More Presentation Issues:
- The quality of Figure 1 should be improved; it appears compressed along the width.
- The legends and axis labels in Figures 2-6 are too small to read.
- The authors seem to have used \vspace or similar techniques too aggressively, resulting in abnormal spacing between figures, captions, and the main text.

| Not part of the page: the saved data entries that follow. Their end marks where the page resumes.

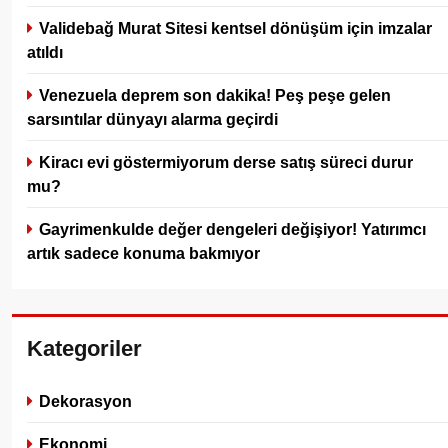
Validebağ Murat Sitesi kentsel dönüşüm için imzalar
atıldı
Venezuela deprem son dakika! Peş peşe gelen
sarsıntılar dünyayı alarma geçirdi
Kiracı evi göstermiyorum derse satış süreci durur
mu?
Gayrimenkulde değer dengeleri değişiyor! Yatırımcı
artık sadece konuma bakmıyor
Kategoriler
Dekorasyon
Ekonomi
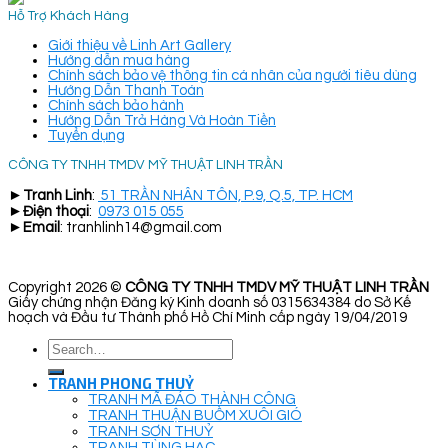
Hỗ Trợ Khách Hàng
Giới thiệu về Linh Art Gallery
Hướng dẫn mua hàng
Chính sách bảo vệ thông tin cá nhân của người tiêu dùng
Hướng Dẫn Thanh Toán
Chính sách bảo hành
Hướng Dẫn Trả Hàng Và Hoàn Tiền
Tuyển dụng
CÔNG TY TNHH TMDV MỸ THUẬT LINH TRẦN
►
Tranh Linh
:
51 TRẦN NHÂN TÔN, P.9, Q.5, TP. HCM
►
Điện thoại
:
0973 015 055
►
Email
: tranhlinh14@gmail.com
Copyright 2026 ©
CÔNG TY TNHH TMDV MỸ THUẬT LINH TRẦN
Giấy chứng nhận Đăng ký Kinh doanh số 0315634384 do Sở Kế
hoạch và Đầu tư Thành phố Hồ Chí Minh cấp ngày 19/04/2019
Search
for:
TRANH PHONG THUỶ
TRANH MÃ ĐÁO THÀNH CÔNG
TRANH THUẬN BUỒM XUÔI GIÓ
TRANH SƠN THUỶ
TRANH TÙNG HẠC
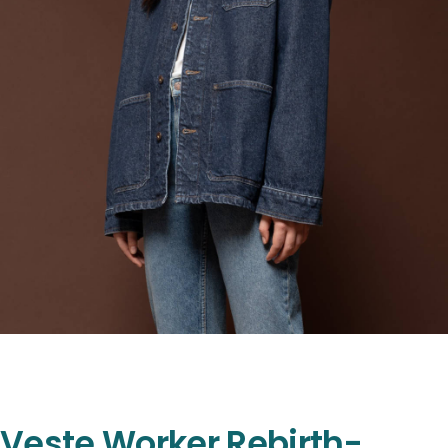
Veste Worker Rebirth-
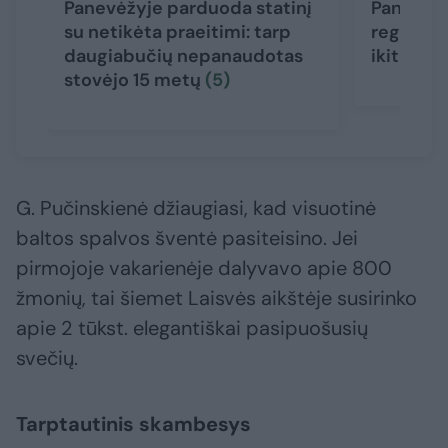
Panevėžyje parduoda statinį
Panevėžy
su netikėta praeitimi: tarp
registra
daugiabučių nepanaudotas
ikiteismi
stovėjo 15 metų
(5)
G. Pučinskienė džiaugiasi, kad visuotinė
baltos spalvos šventė pasiteisino. Jei
pirmojoje vakarienėje dalyvavo apie 800
žmonių, tai šiemet Laisvės aikštėje susirinko
apie 2 tūkst. elegantiškai pasipuošusių
svečių.
Tarptautinis skambesys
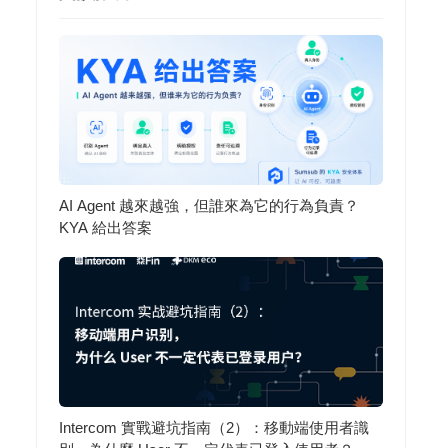
AI Agent 越來越強，但誰來為它的行為負責？
KYA 給出答案
Intercom 實戰避坑指南（2）：移動端使用者識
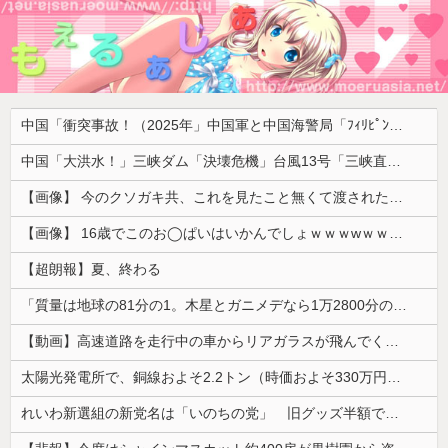
中国「衝突事故！（2025年」中国軍と中国海警局「ﾌｨﾘﾋﾟﾝ船の追跡中に衝突！（8/11」中国「2人死亡」中国政府「1年間隠蔽」日本「隠蔽された事実報道！（2026年」→
中国「大洪水！」三峡ダム「決壊危機」台風13号「三峡直撃確定」日本「最も強い勢力で接近！（伊勢湾台風級」台風13号と15号「中国本土でぶつかり合う（前代未聞」→
【画像】 今のクソガキ共、これを見たこと無くて渡されたらパニクるらしいｗｗｗｗｗｗｗｗｗｗｗｗｗ
【画像】 16歳でこのお◯ぱいはいかんでしょｗｗｗwｗｗｗｗｗｗｗｗ❤
【超朗報】夏、終わる
「質量は地球の81分の1。木星とガニメデなら1万2800分の1」月がどれだけ規格外なのか、数字で並べてみると…
【動画】高速道路を走行中の車からリアガラスが飛んでくる事故(ﾟoﾟ)
太陽光発電所で、銅線およそ2.2トン（時価およそ330万円相当）盗んだなど、ベトナム国籍（無職）２人逮捕、盗まれた銅線の半分はすでに売却 富山で...
れいわ新選組の新党名は「いのちの党」 旧グッズ半額で販売 どうなる秘書給与疑惑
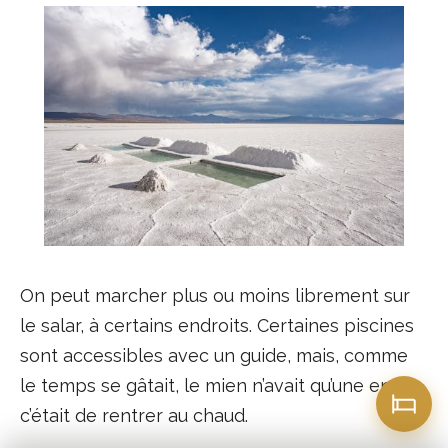
On peut marcher plus ou moins librement sur
le salar, à certains endroits. Certaines piscines
sont accessibles avec un guide, mais, comme
le temps se gâtait, le mien n’avait qu’une envie,
c’était de rentrer au chaud.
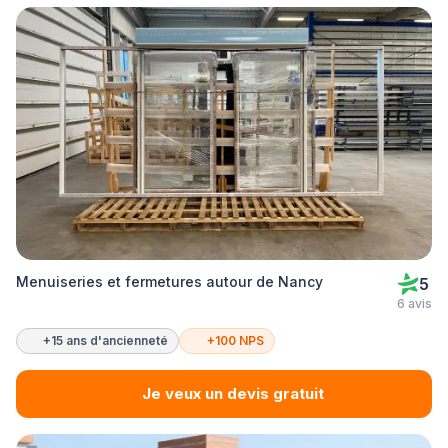
Menuiseries et fermetures autour de Nancy
5
6 avis
+15 ans d'ancienneté
+100 NPS
Je veux un devis gratuit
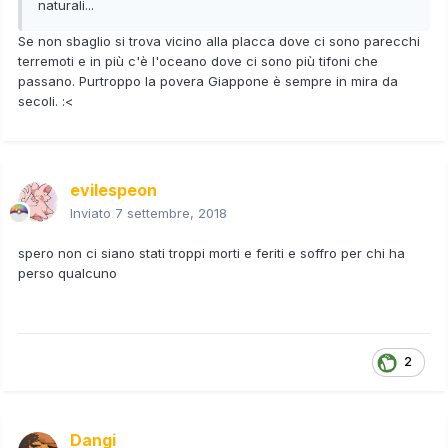
naturali...
Se non sbaglio si trova vicino alla placca dove ci sono parecchi
terremoti e in più c'è l'oceano dove ci sono più tifoni che
passano. Purtroppo la povera Giappone è sempre in mira da
secoli.
:<
evilespeon
Inviato
7 settembre, 2018
spero non ci siano stati troppi morti e feriti e soffro per chi ha
perso qualcuno
2
Dangi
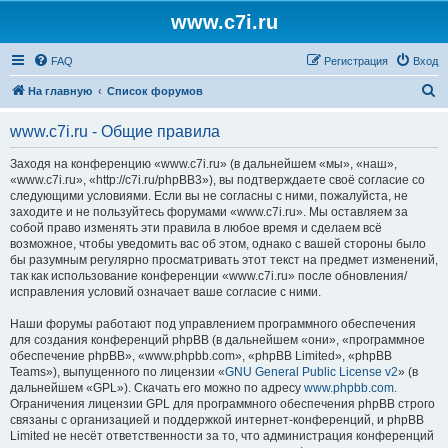
www.c7i.ru
FAQ
Регистрация
Вход
П
На главную
Список форумов
о
www.c7i.ru - Общие правила
и
с
Заходя на конференцию «www.c7i.ru» (в дальнейшем «мы», «наш»,
«www.c7i.ru», «http://c7i.ru/phpBB3»), вы подтверждаете своё согласие со
к
следующими условиями. Если вы не согласны с ними, пожалуйста, не
заходите и не пользуйтесь форумами «www.c7i.ru». Мы оставляем за
собой право изменять эти правила в любое время и сделаем всё
возможное, чтобы уведомить вас об этом, однако с вашей стороны было
бы разумным регулярно просматривать этот текст на предмет изменений,
так как использование конференции «www.c7i.ru» после обновления/
исправления условий означает ваше согласие с ними.
Наши форумы работают под управлением программного обеспечения
для создания конференций phpBB (в дальнейшем «они», «программное
обеспечение phpBB», «www.phpbb.com», «phpBB Limited», «phpBB
Teams»), выпущенного по лицензии «
GNU General Public License v2
» (в
дальнейшем «GPL»). Скачать его можно по адресу
www.phpbb.com
.
Ограничения лицензии GPL для программного обеспечения phpBB строго
связаны с организацией и поддержкой интернет-конференций, и phpBB
Limited не несёт ответственности за то, что администрация конференций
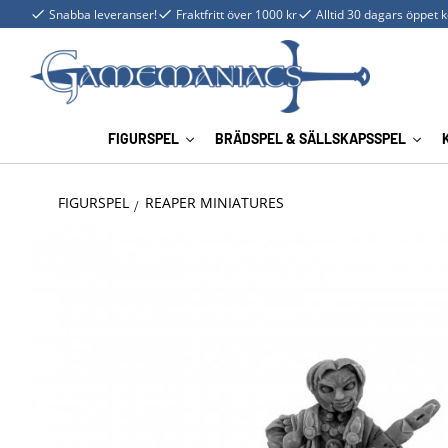
Snabba leveranser!
Fraktfritt över 1000 kr
Alltid 30 dagars öppet 
FIGURSPEL
BRÄDSPEL & SÄLLSKAPSSPEL
FIGURSPEL
REAPER MINIATURES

- In Figure 6, the caption mentions the GRE Score, but it is not shown in the figure (e.g., no legend labeled "GRE Score"). The lack of correspondence between the figure, caption, and the texts in the evaluation section makes the paper hard to follow.
[1] Mazeika, Mantas, et al. "HarmBench: A Standardized Evaluation Framework for Automated Red Teaming and Robust Refusal." ICML. 2024.
[2] Zeng, Yi, et al. "How johnny can persuade llms to jailbreak them: Rethinking persuasion to challenge ai safety by humanizing llms." ACL. 2024.
[3] Zou, Andy, et al. "Universal and transferable adversarial attacks on aligned language models." arXiv preprint arXiv:2307.15043 (2023).
[4] Liao, Zeyi, and Huan Sun. "Amplegcg: Learning a universal and transferable generative model of adversarial suffixes for jailbreaking both open and closed llms." COLM. 2024.
[5] Shen, Guangyu, et al. "Rapid optimization for jailbreaking llms via subconscious exploitation and echopraxia." arXiv preprint arXiv:2402.05467 (2024).
问题
Please refer to the Weaknesses section.
伦理问题详情
The examples presented in the appendix section may potentially contain unethical words.
We thank the reviewer's comment and decide to withdrawn the submission.